Foreclosure Side Effects
This story made us smile…the side effects of efficient foreclosure!
Jim Ryen, deputy auditor sitting in for Williams County Auditor Beth Innis this week, explained that there is no particular property he’s concerned about right now as far as foreclosures go. He has just two foreclosures this month so far, he said in an interview following the county’s regular session. One of those two he’s certain will be redeemed, and the other they’ve simply had trouble finding the individual.
“When we foreclose, every owner gets a certified mail, but once you start going international, you cannot use certified, you have to use registered because it deals with time sensitive issues and also with tax money,” he explained. “We’d also have to insure all that, just in case not everyone was noticed, so the insurance would pick up the costs of that.”
Foreclosure Repair Issues
And of course, empty houses mean vandalism, lowering property values, all that good stuff
In Arizona, Tempe tries to get property owners to stay on top of maintenance problems at abandoned and foreclosed houses, but it’s a problem growing larger each week, said Jan Koehn, Community Development Department code-compliance administrator.
“We have about 50 houses we’re having some problem with at any one time,” Koehn said. “It can be long grass and weeds, other maintenance problems, and it can be undrained, green swimming pools, which are particularly dangerous in that a child can fall in and you might not know.”
The maintenance problem is complicated when the “owners” abandon the home before the bank takes it. There can be as much as a 60-day lag between owners walking away and a bank taking over. During that time, the city has nobody it can effectively force to take care of the property, Koehn said.”
Oh no, taxes too?
If you are one of the lucky few eligible to receive a principal reduction from the settlement, when the banks aren’t paying off their penalty bulldozing homes and waiving deficiency judgments, you have to reckon with this: because of the expiration of a Congressional law, every dollar you receive in principal reduction would be viewed for tax purposes as income, and thusly taxed. Most of the people needing a principal reduction are in dire financial straits; they wouldn’t need a write-down otherwise. So now, we’re going to hit them with a big tax bill that they can pay for with money they don’t have. A $50,000 principal reduction, entirely possible under this settlement, could lead to a $15,000 levy or more, depending on the income level and tax situation of the borrower. Even the $2,000 “sorry you lost your home” payments envisioned by the settlement could be subject to taxation, reducing their impact.
If more lenders realized the trouble that abusively quick foreclosures cause, there might be more of this encouraging behavior.

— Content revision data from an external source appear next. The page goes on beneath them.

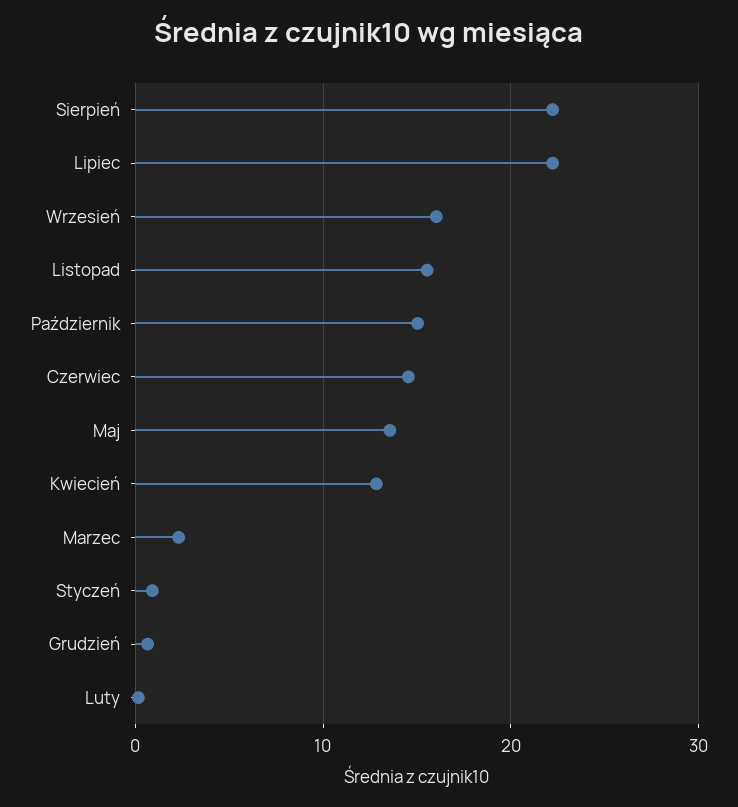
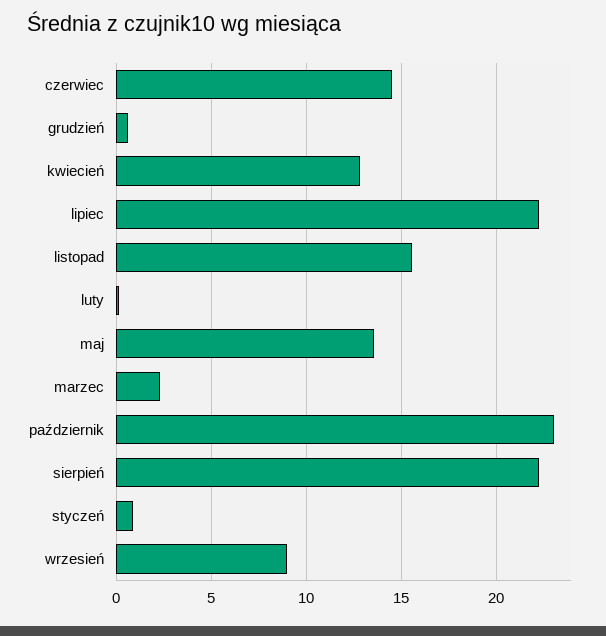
Wrzesień: 16 -> 9
Październik: 15 -> 23

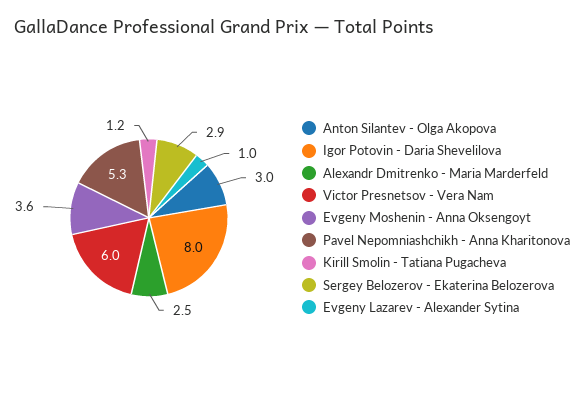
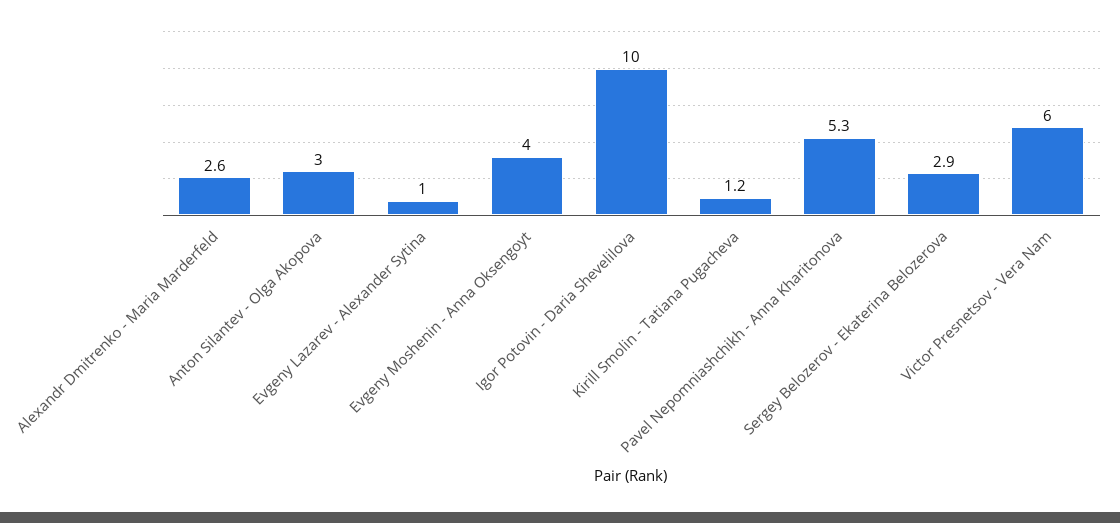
Igor Potovin - Daria Shevelilova: 8 -> 10
Alexandr Dmitrenko - Maria Marderfeld: 2.5 -> 2.6
Evgeny Moshenin - Anna Oksengoyt: 3.6 -> 4

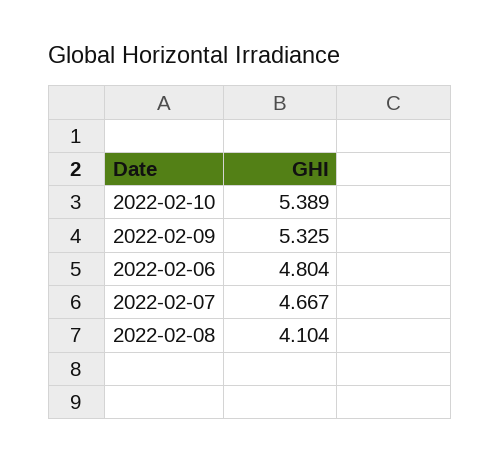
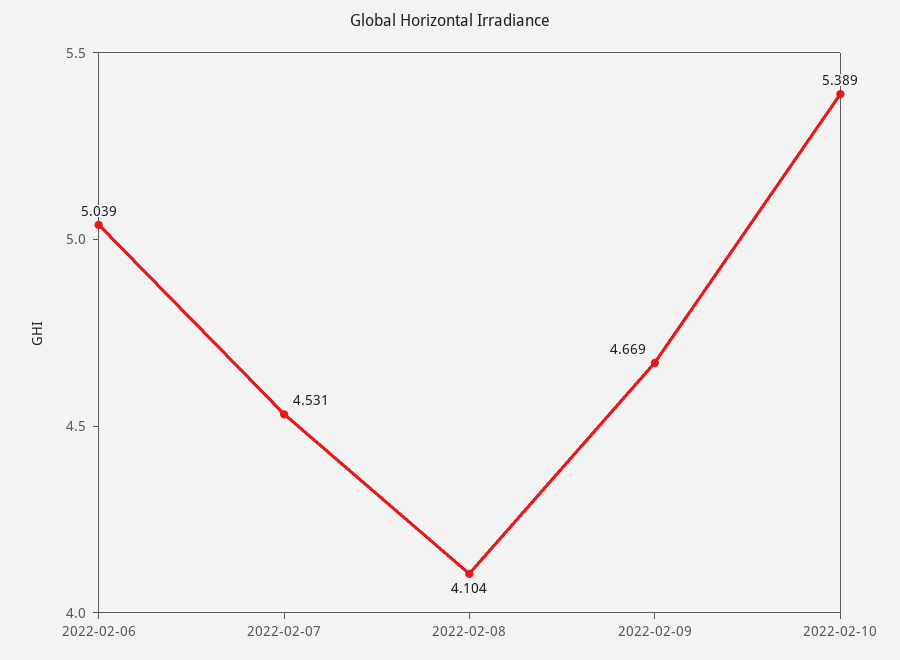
2022-02-09: 5.325 -> 4.669
2022-02-06: 4.804 -> 5.039
2022-02-07: 4.667 -> 4.531

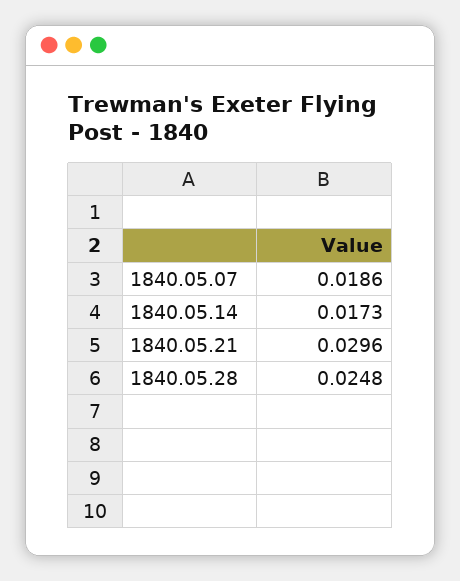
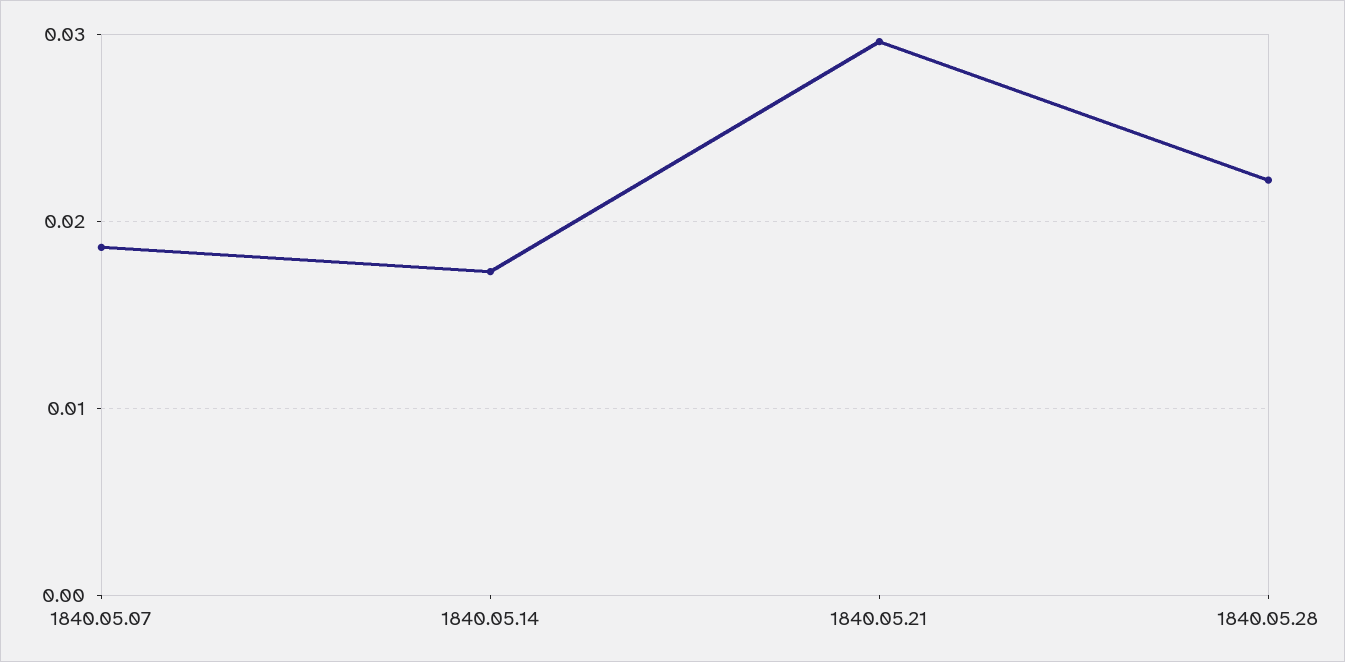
1840.05.28: 0.0248 -> 0.022

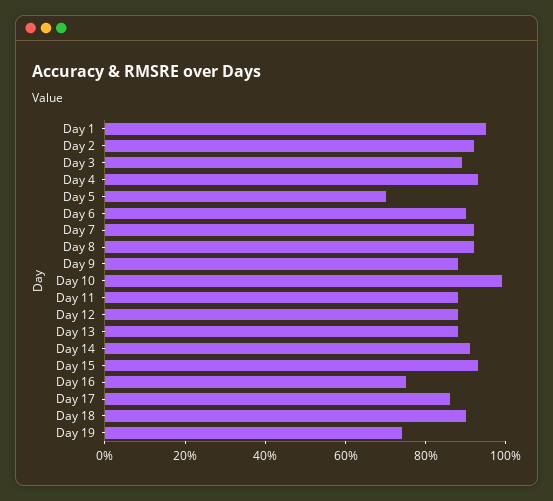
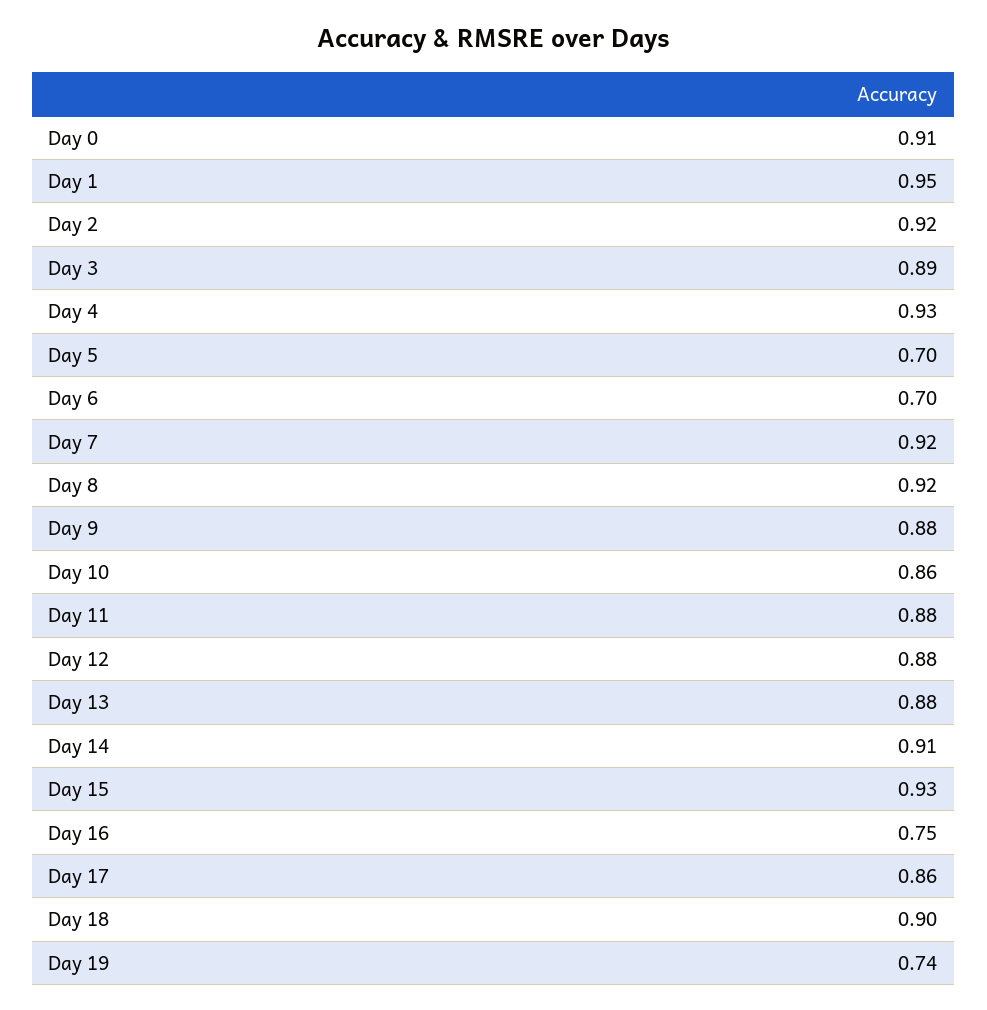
Day 6: 0.9 -> 0.7
Day 10: 1 -> 0.86
Day 0: none -> 0.91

Lenders have routinely delayed or blocked such transactions, known as short sales, in which they accept less from a buyer than the seller’s outstanding loan. Now banks have decided the deals are faster and less costly than foreclosures, which have slowed in response to regulatory probes of abusive practices. Banks are nudging potential sellers by pre-approving deals, streamlining the closing process, forgoing their right to pursue unpaid debt and in some cases providing large cash incentives, said Bill Fricke, senior credit officer for Moody’s Investors Service in New York.